Meaningful relationships are not easy, they take a lot of hard work, on both sides. But they are worth it. The amount of love in my life, ever growing, is worth all the effort, the pain, the tears. Life is pain, Westley says, but it is joy, too, and love. And it is amazing.


Kushiel’s Dart Meets Aldonza

January 18th, 2015

A lot of things going through my head lately, and this weekend was no exception. I’m about halfway through a book called Kushiel’s Dart by Jacqueline Carey. The main character, Phedre, is a masochist of exquisite talent. Raised first in the Night Court, where the brothels each had their own specialty and vied for power like any group of noble houses. Then, second, by a bard who trained her as a spy. I’m not one for political fantasy, I didn’t make it past the first Game of Thrones book, but I do like fantasy spies, bards, and rogues. And the BDSM flavor of the main character kept my interest.

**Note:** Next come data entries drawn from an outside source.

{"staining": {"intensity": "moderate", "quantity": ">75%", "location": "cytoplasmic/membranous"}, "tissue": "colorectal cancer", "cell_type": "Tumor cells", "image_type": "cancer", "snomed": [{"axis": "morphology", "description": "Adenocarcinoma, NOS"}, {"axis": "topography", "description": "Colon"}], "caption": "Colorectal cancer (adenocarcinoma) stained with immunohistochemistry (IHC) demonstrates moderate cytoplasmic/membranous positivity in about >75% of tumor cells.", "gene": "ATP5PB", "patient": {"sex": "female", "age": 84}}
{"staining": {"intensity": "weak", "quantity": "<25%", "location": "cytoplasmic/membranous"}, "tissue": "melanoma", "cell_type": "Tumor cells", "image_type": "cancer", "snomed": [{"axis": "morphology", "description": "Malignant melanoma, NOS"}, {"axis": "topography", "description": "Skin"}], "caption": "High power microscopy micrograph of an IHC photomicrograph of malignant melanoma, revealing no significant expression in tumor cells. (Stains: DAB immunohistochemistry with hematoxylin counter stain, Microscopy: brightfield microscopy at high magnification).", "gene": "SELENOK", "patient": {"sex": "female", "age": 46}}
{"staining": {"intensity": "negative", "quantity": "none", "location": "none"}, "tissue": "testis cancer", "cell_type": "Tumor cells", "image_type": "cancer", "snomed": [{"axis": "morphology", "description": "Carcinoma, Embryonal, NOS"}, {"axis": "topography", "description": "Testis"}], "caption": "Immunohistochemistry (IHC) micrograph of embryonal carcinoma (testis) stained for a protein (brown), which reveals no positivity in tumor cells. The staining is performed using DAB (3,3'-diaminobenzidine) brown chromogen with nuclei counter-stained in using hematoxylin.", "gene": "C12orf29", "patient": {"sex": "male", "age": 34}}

The last hundred pages or so, that I’ve read thus far, is where the focus of this post lies. In the beginning of the book, she serves the clients she chooses, now she is forced to serve her captor. And, while in the Beauty trilogy (I’ve only read the first), this type of situation bothered me, it was a different situation and style of writing. Phedre is aroused by the humiliation of being his slave, and by being roughly used by him. The curse of Kushiel’s Dart, which made her such a special commodity in her previous life, now is her survival. The treatment which could have broken other women, she physically enjoys. Though, she feels betrayed by her body for her enjoyment of it. I feel that it serves to keep her alive and fighting.

I am in no such situation, but it is very interesting to me to identify with a character’s sexual identity so clearly. My best childhood friend told me I should read this book a very long time ago. Sometimes, I wonder if she really understands me, but reading this, I feel like maybe she understands far better than I realized. Or maybe she just thought it would speak to my interests. Either way, I must remember to thank her.

What does this have to do with Aldonza? The quote that comes to mind is: “Blows and abuse I can take and give back again, Tenderness I cannot bear” ~Aldonza, Man of La Mancha. It is not that I cannot bear tenderness, fortunately. I do, however, become far more shy, and awkward about the more tender and traditionally intimate side of my desires. Honestly, I’m far more okay with asking someone to beat me, because that seems a much easier yes or no question. Asking someone for more intimacy, has so much more attached to it. Phedre thinks nothing of going to a client for brutal scenes, but her love for her patron is far harder for her to deal with She is trained well as a spy, but when the woman who can arouse her with a look puts a collar around her neck, she can concentrate on no other person the rest of the night.